Data extract —
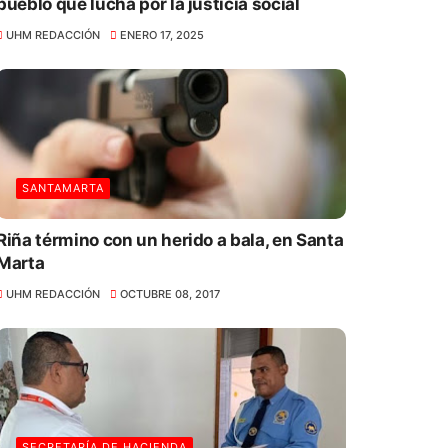
pueblo que lucha por la justicia social
UHM REDACCIÓN
ENERO 17, 2025
SANTAMARTA
Riña término con un herido a bala, en Santa
Marta
UHM REDACCIÓN
OCTUBRE 08, 2017
SECRETARÍA DE HACIENDA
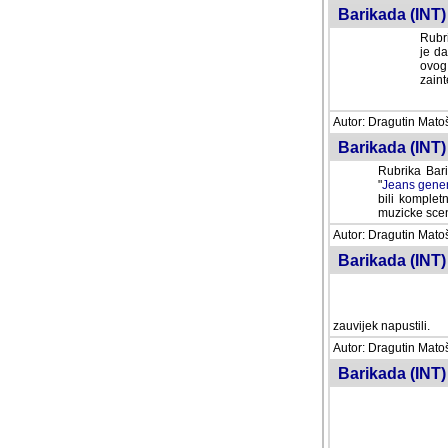
Barikada (INT) 
Rubri
je da
ovog 
zaint
Autor: Dragutin Matoše
Barikada (INT) 
Rubrika Bari
"
Jeans gener
bili komplet
muzicke scene
Autor: Dragutin Matoše
Barikada (INT)
zauvijek napustili.
Autor: Dragutin Matoše
Barikada (INT)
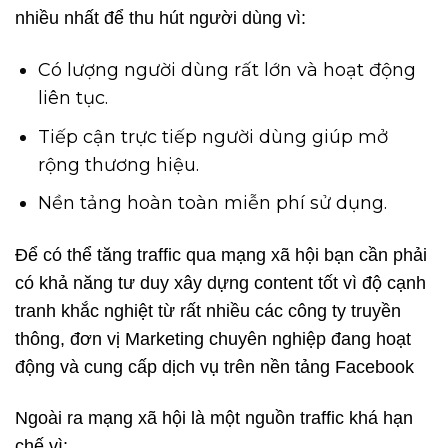
nhiều nhất để thu hút người dùng vì:
Có lượng người dùng rất lớn và hoạt động
liên tục.
Tiếp cận trực tiếp người dùng giúp mở
rộng thương hiệu.
Nền tảng hoàn toàn miễn phí sử dụng.
Để có thể tăng traffic qua mạng xã hội bạn cần phải
có khả năng tư duy xây dựng content tốt vì độ cạnh
tranh khắc nghiệt từ rất nhiều các công ty truyền
thông, đơn vị Marketing chuyên nghiệp đang hoạt
động và cung cấp dịch vụ trên nền tảng Facebook
Ngoài ra mạng xã hội là một nguồn traffic khá hạn
chế vì:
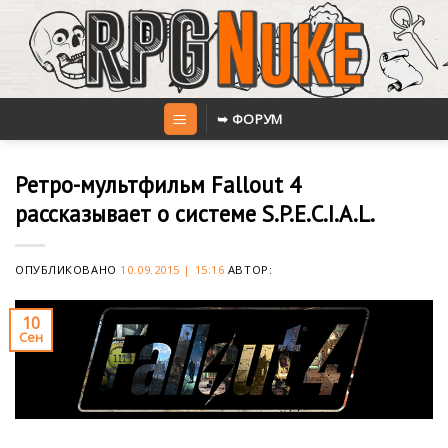
Skip
to
content
➥ ФОРУМ
Ретро-мультфильм Fallout 4
рассказывает о системе S.P.E.C.I.A.L.
ОПУБЛИКОВАНО
10.09.2015 | 15:16
АВТОР:
10
Сен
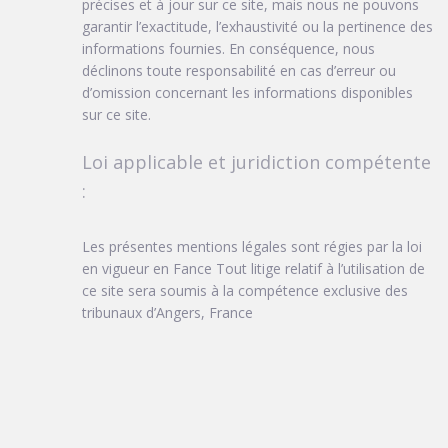
précises et à jour sur ce site, mais nous ne pouvons
garantir l’exactitude, l’exhaustivité ou la pertinence des
informations fournies. En conséquence, nous
déclinons toute responsabilité en cas d’erreur ou
d’omission concernant les informations disponibles
sur ce site.
Loi applicable et juridiction compétente
:
Les présentes mentions légales sont régies par la loi
en vigueur en Fance Tout litige relatif à l’utilisation de
ce site sera soumis à la compétence exclusive des
tribunaux d’Angers, France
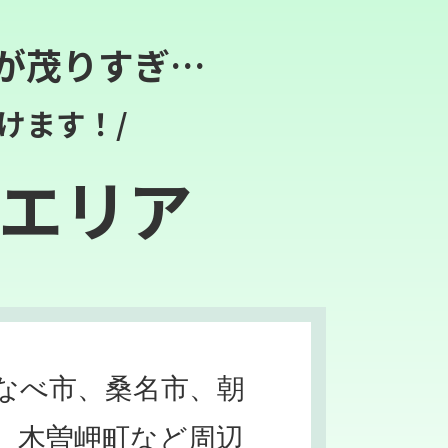
が茂りすぎ…
けます！/
エリア
なべ市、桑名市、朝
、木曽岬町など周辺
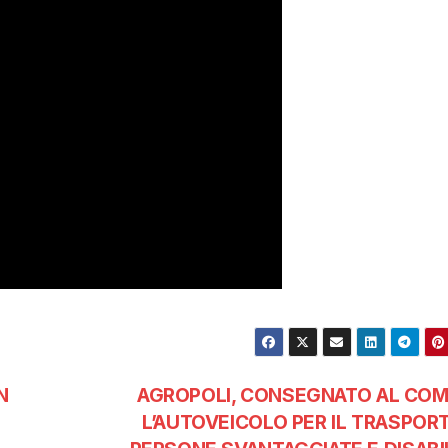
N
AGROPOLI, CONSEGNATO AL CO
L’AUTOVEICOLO PER IL TRASPORT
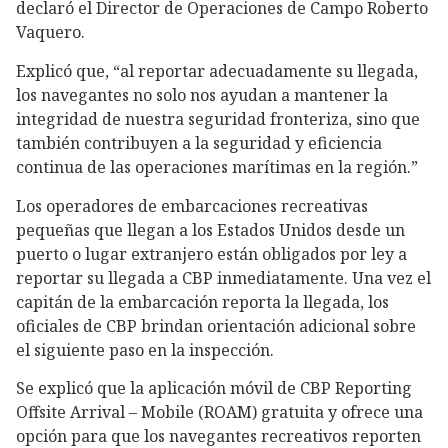
declaró el Director de Operaciones de Campo Roberto
Vaquero.
Explicó que, “al reportar adecuadamente su llegada,
los navegantes no solo nos ayudan a mantener la
integridad de nuestra seguridad fronteriza, sino que
también contribuyen a la seguridad y eficiencia
continua de las operaciones marítimas en la región.”
Los operadores de embarcaciones recreativas
pequeñas que llegan a los Estados Unidos desde un
puerto o lugar extranjero están obligados por ley a
reportar su llegada a CBP inmediatamente. Una vez el
capitán de la embarcación reporta la llegada, los
oficiales de CBP brindan orientación adicional sobre
el siguiente paso en la inspección.
Se explicó que la aplicación móvil de CBP Reporting
Offsite Arrival – Mobile (ROAM) gratuita y ofrece una
opción para que los navegantes recreativos reporten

Requirement —
Return every line of text from the records above without changing anything, and leave the pictures out of your answer.

Problem solution —
pueblo que lucha por la justicia social
UHM REDACCIÓN
ENERO 17, 2025
SANTAMARTA
Riña término con un herido a bala, en Santa
Marta
UHM REDACCIÓN
OCTUBRE 08, 2017
SECRETARÍA DE HACIENDA
Barikada (INT) 
Rubri
je da
ovog 
zaint
Autor: Dragutin Matoše
Barikada (INT) 
Rubrika Bari
"
Jeans gener
bili komplet
muzicke scene
Autor: Dragutin Matoše
Barikada (INT)
zauvijek napustili.
Autor: Dragutin Matoše
Barikada (INT)
nhiều nhất để thu hút người dùng vì:
Có lượng người dùng rất lớn và hoạt động
liên tục.
Tiếp cận trực tiếp người dùng giúp mở
rộng thương hiệu.
Nền tảng hoàn toàn miễn phí sử dụng.
Để có thể tăng traffic qua mạng xã hội bạn cần phải
có khả năng tư duy xây dựng content tốt vì độ cạnh
tranh khắc nghiệt từ rất nhiều các công ty truyền
thông, đơn vị Marketing chuyên nghiệp đang hoạt
động và cung cấp dịch vụ trên nền tảng Facebook
Ngoài ra mạng xã hội là một nguồn traffic khá hạn
chế vì:
Skip
to
content
➥ ФОРУМ
Ретро-мультфильм Fallout 4
рассказывает о системе S.P.E.C.I.A.L.
ОПУБЛИКОВАНО
10.09.2015 | 15:16
АВТОР:
10
Сен
précises et à jour sur ce site, mais nous ne pouvons
garantir l’exactitude, l’exhaustivité ou la pertinence des
informations fournies. En conséquence, nous
déclinons toute responsabilité en cas d’erreur ou
d’omission concernant les informations disponibles
sur ce site.
Loi applicable et juridiction compétente
:
Les présentes mentions légales sont régies par la loi
en vigueur en Fance Tout litige relatif à l’utilisation de
ce site sera soumis à la compétence exclusive des
tribunaux d’Angers, France
が茂りすぎ…
けます！/
エリア
なべ市、桑名市、朝
、木曽岬町など周辺
N
AGROPOLI, CONSEGNATO AL CO
L’AUTOVEICOLO PER IL TRASPORT
declaró el Director de Operaciones de Campo Roberto
Vaquero.
Explicó que, “al reportar adecuadamente su llegada,
los navegantes no solo nos ayudan a mantener la
integridad de nuestra seguridad fronteriza, sino que
también contribuyen a la seguridad y eficiencia
continua de las operaciones marítimas en la región.”
Los operadores de embarcaciones recreativas
pequeñas que llegan a los Estados Unidos desde un
puerto o lugar extranjero están obligados por ley a
reportar su llegada a CBP inmediatamente. Una vez el
capitán de la embarcación reporta la llegada, los
oficiales de CBP brindan orientación adicional sobre
el siguiente paso en la inspección.
Se explicó que la aplicación móvil de CBP Reporting
Offsite Arrival – Mobile (ROAM) gratuita y ofrece una
opción para que los navegantes recreativos reporten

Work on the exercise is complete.